**WHAT YOU NEED TO DO**: Start at the line below containing "fx=1134 and fy=1134" and stop at the line containing "wooden chopping board (box(0, 648, 271, 790))". Repeat every line of that stretch exactly, and nothing outside it.

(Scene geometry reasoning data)
--- START ---

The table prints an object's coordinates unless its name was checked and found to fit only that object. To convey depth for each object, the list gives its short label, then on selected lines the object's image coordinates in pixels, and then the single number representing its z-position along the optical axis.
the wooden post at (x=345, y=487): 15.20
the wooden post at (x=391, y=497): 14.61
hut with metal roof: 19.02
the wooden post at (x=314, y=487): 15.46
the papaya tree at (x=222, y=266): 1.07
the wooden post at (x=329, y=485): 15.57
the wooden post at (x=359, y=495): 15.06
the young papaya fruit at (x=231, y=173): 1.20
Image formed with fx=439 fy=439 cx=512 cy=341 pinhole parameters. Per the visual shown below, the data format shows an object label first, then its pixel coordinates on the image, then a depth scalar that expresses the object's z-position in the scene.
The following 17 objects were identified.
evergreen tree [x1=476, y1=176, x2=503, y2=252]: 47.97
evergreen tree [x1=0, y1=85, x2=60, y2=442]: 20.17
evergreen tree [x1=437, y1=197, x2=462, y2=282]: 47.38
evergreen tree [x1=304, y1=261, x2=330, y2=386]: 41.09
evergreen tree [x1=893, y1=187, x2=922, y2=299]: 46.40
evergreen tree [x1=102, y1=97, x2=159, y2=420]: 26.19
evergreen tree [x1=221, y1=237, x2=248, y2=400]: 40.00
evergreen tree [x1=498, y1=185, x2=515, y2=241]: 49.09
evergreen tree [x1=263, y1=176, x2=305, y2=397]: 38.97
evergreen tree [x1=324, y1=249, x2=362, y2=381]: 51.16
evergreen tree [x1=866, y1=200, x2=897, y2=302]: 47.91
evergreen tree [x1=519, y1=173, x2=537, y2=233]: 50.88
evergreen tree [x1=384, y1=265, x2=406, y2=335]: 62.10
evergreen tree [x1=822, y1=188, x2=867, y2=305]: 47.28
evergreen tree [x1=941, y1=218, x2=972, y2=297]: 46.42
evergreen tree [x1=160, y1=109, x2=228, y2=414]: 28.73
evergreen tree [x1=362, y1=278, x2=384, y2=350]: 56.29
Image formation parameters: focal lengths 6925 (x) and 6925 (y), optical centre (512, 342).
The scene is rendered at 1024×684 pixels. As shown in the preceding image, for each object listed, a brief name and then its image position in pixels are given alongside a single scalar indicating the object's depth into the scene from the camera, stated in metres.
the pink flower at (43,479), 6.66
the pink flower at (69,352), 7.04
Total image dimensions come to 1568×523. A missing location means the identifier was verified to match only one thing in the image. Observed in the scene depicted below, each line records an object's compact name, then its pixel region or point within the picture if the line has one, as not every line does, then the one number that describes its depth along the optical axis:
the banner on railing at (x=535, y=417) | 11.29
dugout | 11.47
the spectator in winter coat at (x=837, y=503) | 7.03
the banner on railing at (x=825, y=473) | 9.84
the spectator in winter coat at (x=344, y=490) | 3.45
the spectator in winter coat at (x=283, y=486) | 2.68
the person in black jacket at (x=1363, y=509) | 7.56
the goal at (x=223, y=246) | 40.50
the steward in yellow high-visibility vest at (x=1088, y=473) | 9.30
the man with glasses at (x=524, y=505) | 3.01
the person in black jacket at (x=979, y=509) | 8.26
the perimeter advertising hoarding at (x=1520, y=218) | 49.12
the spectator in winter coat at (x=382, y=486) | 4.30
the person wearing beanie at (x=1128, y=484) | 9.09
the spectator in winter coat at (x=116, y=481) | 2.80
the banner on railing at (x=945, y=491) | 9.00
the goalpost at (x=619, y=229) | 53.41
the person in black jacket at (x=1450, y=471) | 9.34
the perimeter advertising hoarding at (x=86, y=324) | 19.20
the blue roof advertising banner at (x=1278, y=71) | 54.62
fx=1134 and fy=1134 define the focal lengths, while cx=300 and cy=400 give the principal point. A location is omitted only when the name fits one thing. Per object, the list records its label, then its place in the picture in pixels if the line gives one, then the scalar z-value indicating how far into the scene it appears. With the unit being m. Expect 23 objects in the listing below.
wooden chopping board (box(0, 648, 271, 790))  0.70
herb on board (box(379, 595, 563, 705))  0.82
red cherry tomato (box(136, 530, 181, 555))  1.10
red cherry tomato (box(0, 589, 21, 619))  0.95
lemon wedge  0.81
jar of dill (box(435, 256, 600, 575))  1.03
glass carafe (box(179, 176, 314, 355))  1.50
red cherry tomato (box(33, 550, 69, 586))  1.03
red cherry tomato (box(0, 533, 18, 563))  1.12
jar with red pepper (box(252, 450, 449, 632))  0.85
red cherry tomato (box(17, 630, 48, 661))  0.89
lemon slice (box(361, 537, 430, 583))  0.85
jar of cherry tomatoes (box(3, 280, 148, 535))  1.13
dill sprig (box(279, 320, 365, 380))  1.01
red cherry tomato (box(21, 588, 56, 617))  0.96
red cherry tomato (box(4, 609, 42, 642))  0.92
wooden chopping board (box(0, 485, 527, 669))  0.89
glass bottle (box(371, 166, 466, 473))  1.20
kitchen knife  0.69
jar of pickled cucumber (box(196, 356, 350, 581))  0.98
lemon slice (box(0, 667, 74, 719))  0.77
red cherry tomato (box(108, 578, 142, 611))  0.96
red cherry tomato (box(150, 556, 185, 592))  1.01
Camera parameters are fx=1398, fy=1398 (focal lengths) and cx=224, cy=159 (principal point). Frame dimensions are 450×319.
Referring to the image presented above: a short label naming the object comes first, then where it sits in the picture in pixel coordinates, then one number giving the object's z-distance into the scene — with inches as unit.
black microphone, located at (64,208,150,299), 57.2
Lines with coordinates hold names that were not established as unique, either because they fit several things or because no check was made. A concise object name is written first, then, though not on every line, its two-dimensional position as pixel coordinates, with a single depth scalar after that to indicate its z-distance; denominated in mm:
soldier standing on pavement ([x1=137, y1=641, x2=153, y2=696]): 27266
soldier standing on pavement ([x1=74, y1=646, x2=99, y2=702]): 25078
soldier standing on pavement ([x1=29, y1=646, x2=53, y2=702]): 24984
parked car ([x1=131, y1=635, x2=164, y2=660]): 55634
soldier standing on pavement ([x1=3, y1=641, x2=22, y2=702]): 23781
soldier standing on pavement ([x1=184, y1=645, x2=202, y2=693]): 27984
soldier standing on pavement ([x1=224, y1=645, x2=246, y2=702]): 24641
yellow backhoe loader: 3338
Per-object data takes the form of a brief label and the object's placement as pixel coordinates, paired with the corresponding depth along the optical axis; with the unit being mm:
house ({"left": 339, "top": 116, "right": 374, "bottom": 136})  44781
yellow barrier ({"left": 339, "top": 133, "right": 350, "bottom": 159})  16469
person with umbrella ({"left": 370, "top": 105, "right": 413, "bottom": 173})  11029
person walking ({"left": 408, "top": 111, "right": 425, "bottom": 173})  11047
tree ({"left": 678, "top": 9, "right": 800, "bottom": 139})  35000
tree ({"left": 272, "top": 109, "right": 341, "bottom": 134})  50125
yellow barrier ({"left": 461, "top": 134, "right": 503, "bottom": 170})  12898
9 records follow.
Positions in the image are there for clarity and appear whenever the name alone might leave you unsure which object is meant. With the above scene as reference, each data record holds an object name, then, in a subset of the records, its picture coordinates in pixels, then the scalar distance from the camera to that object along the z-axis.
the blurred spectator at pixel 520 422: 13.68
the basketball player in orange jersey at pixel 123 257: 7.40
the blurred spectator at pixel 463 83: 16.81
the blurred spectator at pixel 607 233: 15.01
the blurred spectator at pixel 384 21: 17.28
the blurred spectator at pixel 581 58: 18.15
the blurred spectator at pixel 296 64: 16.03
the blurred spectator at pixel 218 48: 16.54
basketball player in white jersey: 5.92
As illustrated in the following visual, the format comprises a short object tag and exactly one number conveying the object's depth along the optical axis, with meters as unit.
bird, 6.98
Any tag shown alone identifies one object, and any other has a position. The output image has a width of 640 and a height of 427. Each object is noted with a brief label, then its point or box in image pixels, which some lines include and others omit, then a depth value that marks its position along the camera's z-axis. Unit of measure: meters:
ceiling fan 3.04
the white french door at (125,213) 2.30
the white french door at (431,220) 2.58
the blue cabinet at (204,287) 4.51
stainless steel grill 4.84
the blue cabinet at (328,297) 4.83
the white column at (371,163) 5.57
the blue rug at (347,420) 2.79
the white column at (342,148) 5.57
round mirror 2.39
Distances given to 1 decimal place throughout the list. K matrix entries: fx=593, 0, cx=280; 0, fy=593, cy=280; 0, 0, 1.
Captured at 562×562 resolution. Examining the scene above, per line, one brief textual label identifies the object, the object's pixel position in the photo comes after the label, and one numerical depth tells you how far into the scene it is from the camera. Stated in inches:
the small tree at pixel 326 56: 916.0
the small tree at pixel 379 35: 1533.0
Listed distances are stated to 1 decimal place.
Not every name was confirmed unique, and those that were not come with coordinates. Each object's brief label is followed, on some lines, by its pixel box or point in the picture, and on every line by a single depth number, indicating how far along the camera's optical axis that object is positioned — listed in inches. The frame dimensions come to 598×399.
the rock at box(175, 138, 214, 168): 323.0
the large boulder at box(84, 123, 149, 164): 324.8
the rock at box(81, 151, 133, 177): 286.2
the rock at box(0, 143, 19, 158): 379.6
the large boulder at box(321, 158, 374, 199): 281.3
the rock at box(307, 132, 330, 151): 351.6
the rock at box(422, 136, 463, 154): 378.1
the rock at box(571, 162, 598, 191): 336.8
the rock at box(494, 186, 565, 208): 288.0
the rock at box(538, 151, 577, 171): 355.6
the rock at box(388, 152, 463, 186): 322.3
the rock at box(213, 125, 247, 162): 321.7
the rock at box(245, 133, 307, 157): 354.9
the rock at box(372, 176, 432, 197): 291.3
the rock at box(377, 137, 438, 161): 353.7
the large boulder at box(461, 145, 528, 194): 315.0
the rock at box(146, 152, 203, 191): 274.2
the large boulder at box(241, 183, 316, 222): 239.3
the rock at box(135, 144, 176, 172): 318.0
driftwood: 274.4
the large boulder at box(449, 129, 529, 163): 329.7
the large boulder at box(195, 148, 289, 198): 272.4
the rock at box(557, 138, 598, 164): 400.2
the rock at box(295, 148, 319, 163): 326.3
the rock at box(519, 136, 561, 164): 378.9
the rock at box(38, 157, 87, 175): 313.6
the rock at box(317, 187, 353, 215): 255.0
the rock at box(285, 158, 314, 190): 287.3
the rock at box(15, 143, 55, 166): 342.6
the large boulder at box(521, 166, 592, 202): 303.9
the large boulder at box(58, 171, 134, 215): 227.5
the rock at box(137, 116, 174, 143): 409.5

--- END ---

**TASK SOLUTION**:
fx=1134 and fy=1134 define the focal lengths, while cx=300 and cy=400 give the principal point. A location is omitted only when the name fits one thing. Per object, the list records its label, then its place in the picture in pixels if the line gives one, then the scalar z-value indicating how far into the scene it appears. With the unit being m. Expect 23 objects in the listing below.
wooden chopping board (box(0, 648, 271, 790))  0.70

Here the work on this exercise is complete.